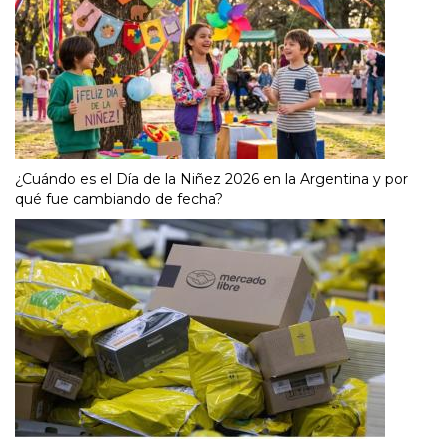
¿Cuándo es el Día de la Niñez 2026 en la Argentina y por
qué fue cambiando de fecha?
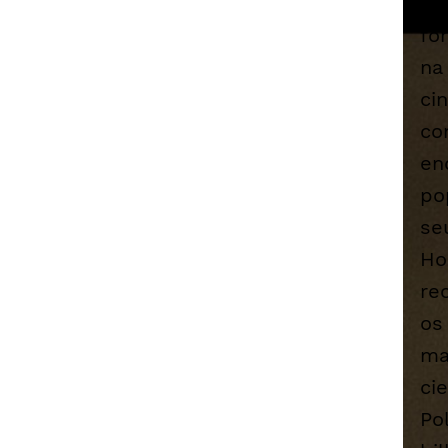
vi
fo
na
ci
co
en
po
se
H
re
os
ma
ci
Po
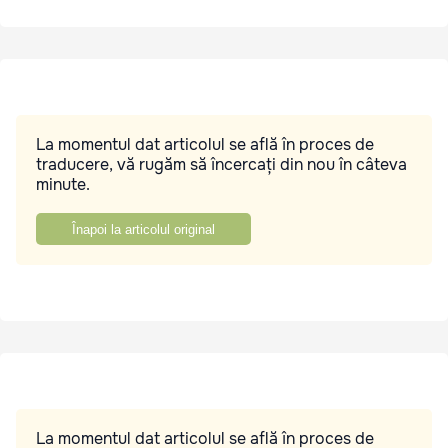
La momentul dat articolul se află în proces de
traducere, vă rugăm să încercați din nou în câteva
minute.
Înapoi la articolul original
La momentul dat articolul se află în proces de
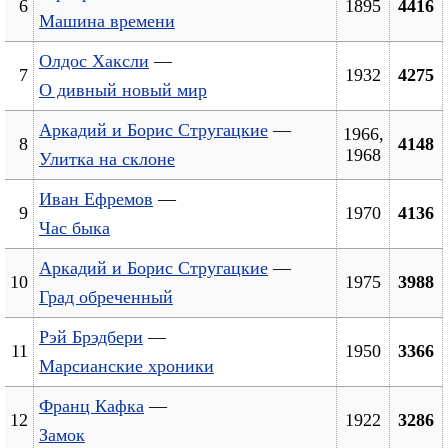
6
1895
4416
Машина времени
Олдос Хаксли
—
7
1932
4275
О дивный новый мир
Аркадий и Борис Стругацкие
—
1966,
8
4148
1968
Улитка на склоне
Иван Ефремов
—
9
1970
4136
Час быка
Аркадий и Борис Стругацкие
—
10
1975
3988
Град обреченный
Рэй Брэдбери
—
11
1950
3366
Марсианские хроники
Франц Кафка
—
12
1922
3286
Замок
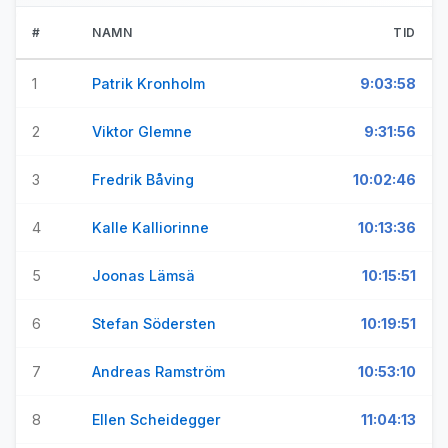
#
NAMN
TID
1
Patrik Kronholm
9:03:58
2
Viktor Glemne
9:31:56
3
Fredrik Båving
10:02:46
4
Kalle Kalliorinne
10:13:36
5
Joonas Lämsä
10:15:51
6
Stefan Södersten
10:19:51
7
Andreas Ramström
10:53:10
8
Ellen Scheidegger
11:04:13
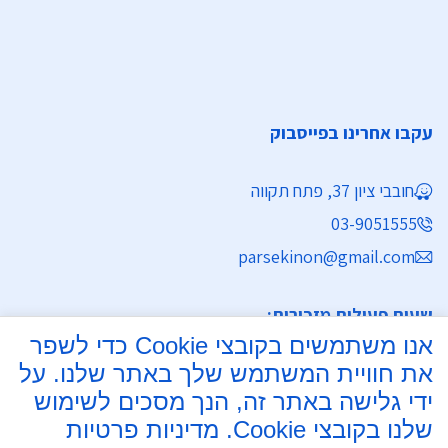
עקבו אחרינו בפייסבוק
חובבי ציון 37, פתח תקווה
03-9051555
parsekinon@gmail.com
שעות פעילות מזכירות:
אנו משתמשים בקובצי Cookie כדי לשפר
ימים א' - ה' 8:30 - 16:30
את חוויית המשתמש שלך באתר שלנו. על
מחלקת נישואין
ידי גלישה באתר זה, הנך מסכים לשימוש
שלנו בקובצי Cookie.
מדיניות פרטיות
ימים א', ב', ד', ה' 8:00 - 15:30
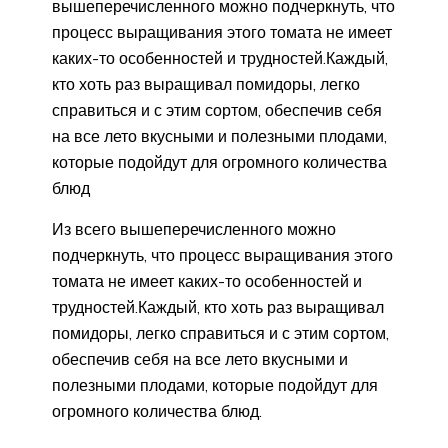
вышеперечисленного можно подчеркнуть, что
процесс выращивания этого томата не имеет
каких-то особенностей и трудностей.Каждый,
кто хоть раз выращивал помидоры, легко
справиться и с этим сортом, обеспечив себя
на все лето вкусными и полезными плодами,
которые подойдут для огромного количества
блюд
Из всего вышеперечисленного можно
подчеркнуть, что процесс выращивания этого
томата не имеет каких-то особенностей и
трудностей.Каждый, кто хоть раз выращивал
помидоры, легко справиться и с этим сортом,
обеспечив себя на все лето вкусными и
полезными плодами, которые подойдут для
огромного количества блюд.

--- Task goal ---
Repeat the data above exactly, images excluded.

--- Task response ---
¿Cuándo es el Día de la Niñez 2026 en la Argentina y por
qué fue cambiando de fecha?
vi
fo
na
ci
co
en
po
se
H
re
os
ma
ci
Po
La momentul dat articolul se află în proces de
traducere, vă rugăm să încercați din nou în câteva
minute.
Înapoi la articolul original
La momentul dat articolul se află în proces de
6
1895
4416
Машина времени
Олдос Хаксли
—
7
1932
4275
О дивный новый мир
Аркадий и Борис Стругацкие
—
1966,
8
4148
1968
Улитка на склоне
Иван Ефремов
—
9
1970
4136
Час быка
Аркадий и Борис Стругацкие
—
10
1975
3988
Град обреченный
Рэй Брэдбери
—
11
1950
3366
Марсианские хроники
Франц Кафка
—
12
1922
3286
Замок
#
NAMN
TID
1
Patrik Kronholm
9:03:58
2
Viktor Glemne
9:31:56
3
Fredrik Båving
10:02:46
4
Kalle Kalliorinne
10:13:36
5
Joonas Lämsä
10:15:51
6
Stefan Södersten
10:19:51
7
Andreas Ramström
10:53:10
8
Ellen Scheidegger
11:04:13
עקבו אחרינו בפייסבוק
חובבי ציון 37, פתח תקווה
03-9051555
parsekinon@gmail.com
שעות פעילות מזכירות:
אנו משתמשים בקובצי Cookie כדי לשפר
ימים א' - ה' 8:30 - 16:30
את חוויית המשתמש שלך באתר שלנו. על
מחלקת נישואין
ידי גלישה באתר זה, הנך מסכים לשימוש
שלנו בקובצי Cookie.
מדיניות פרטיות
ימים א', ב', ד', ה' 8:00 - 15:30
вышеперечисленного можно подчеркнуть, что
процесс выращивания этого томата не имеет
каких-то особенностей и трудностей.Каждый,
кто хоть раз выращивал помидоры, легко
справиться и с этим сортом, обеспечив себя
на все лето вкусными и полезными плодами,
которые подойдут для огромного количества
блюд
Из всего вышеперечисленного можно
подчеркнуть, что процесс выращивания этого
томата не имеет каких-то особенностей и
трудностей.Каждый, кто хоть раз выращивал
помидоры, легко справиться и с этим сортом,
обеспечив себя на все лето вкусными и
полезными плодами, которые подойдут для
огромного количества блюд.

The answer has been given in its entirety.